• Texto proporcionado:
# # # #
Un primer intento de poner en
marcha el programa nazi se produjo en
noviembre de 1923, cuando Hitler
y seiscientos miembros de las SA,
apoyados por algunos militares
como el héroe de guerra general
Ludendorff, intentaron realizar
un golpe de Estado en Múnich (conocido
como «putsch de la cervecería»).
Sencillamente pretendían obtener el
poder irrumpiendo en la
cervecería Bürgerbräukeller en la que el
presidente bávaro Gustav von Kahr
se hallaba reunido con un grupo de
funcionarios y empresarios. Nadie
se sumó a la iniciativa y, pese a
intentar la toma del Ministerio
de la Guerra, el golpe fue abortado, sus
protagonistas detenidos y
juzgados. Hitler fue condenado a tres años de
prisión por alta traición, de los
que cumplió sólo unos meses con varios
compañeros de partido en la
prisión de Landsberg (saldría el 2 de
diciembre del año siguiente). Sin
embargo, el golpe frustrado y el
proceso que le siguió le
brindaron notoriedad en todo el país, hecho que
quiso aprovechar para dar una
dimensión nacional al partido. Con esa
determinación procedió a redactar
en prisión un libro mezcla de
autobiografía y programa
político, al que puso por título Mein Kampf
(«Mi lucha»). En palabras de
Álvaro Lozano, «la gran controversia sobre
Mein Kampf es si se trataba de un
plan preciso que esperaba cumplir o si
simplemente era un sueño de
juventud. Debemos considerar la obra como
algo más que un mero sueño. Si en
algún momento Hitler cesó en esas
ideas fue por motivos tácticos,
sin abandonar nunca sus objetivos
principales». Hitler había
fallado en su primer intento para hacerse con
el poder, si bien aprendería la
lección para los años venideros. Su
breve período en la cárcel no le
sirvió para fijar el objetivo, que ya
tenía desde hacía tiempo, sino
para refinar los métodos con los que
llegar a él. Los años siguientes
serían testigo de ello.
# # # #
• Material de origen:
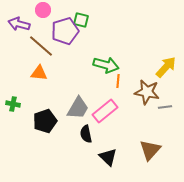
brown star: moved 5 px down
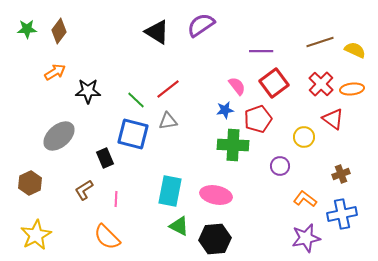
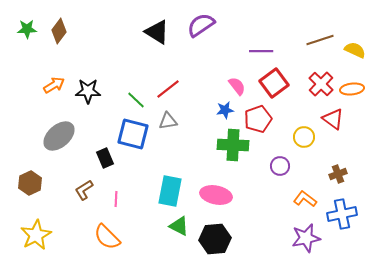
brown line: moved 2 px up
orange arrow: moved 1 px left, 13 px down
brown cross: moved 3 px left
# # # #
• Instrucción 1: Resume en dos oraciones el texto sobre el putsch de Múnich.
• Instrucción 2: Retoma el texto sobre el putsch de Múnich y prosíguelo a partir de su última oración.

• Respuesta final 1: En noviembre de 1923, Hitler y seiscientos miembros de las SA, apoyados por militares como el general Ludendorff, intentaron un golpe de Estado en Múnich irrumpiendo en la cervecería Bürgerbräukeller, pero nadie se sumó a la iniciativa, el golpe fue abortado y sus protagonistas fueron detenidos y juzgados. Condenado a tres años de prisión por alta traición, Hitler cumplió solo unos meses en Landsberg, donde, decidido a aprovechar la notoriedad obtenida, redactó Mein Kampf y refinó los métodos para llegar al poder.

• Respuesta final 2:
La república asediada
Tras el final de la Gran Guerra,
los grupos antisistema se habían
alimentado básicamente de la
precaria situación económica de la
inmediata posguerra. Pero desde
1924 la situación comenzó a mejorar
gracias al llamado «Plan Dawes»,
que permitió dosificar el pago de las
reparaciones de guerra que tanto
agobiaban al país y estabilizar la
inversión norteamericana.
Asimismo, la habilidad política del ministro
de Asuntos Exteriores Stresseman
permitió romper el aislamiento
internacional de Alemania tras la
guerra, simbolizado en su ingreso en
la Sociedad de Naciones
(antecedente de la ONU) en 1926. Éstos también
fueron años de un gran
florecimiento cultural y científico de Alemania,
donde trabajaban científicos como
Albert Einstein y Max Planck, músicos
como Kurt Weil y Paul Hindemith,
pintores como Paul Klee y Wassily
Kandinsky, arquitectos como
Walter Gropius y Mies van der Rohe; se
produjeron movimientos de
vanguardia en el arte como la Bauhaus y
surgieron nuevos ámbitos de
experimentación que permitieron el
nacimiento de nuevos géneros como
el cabaret.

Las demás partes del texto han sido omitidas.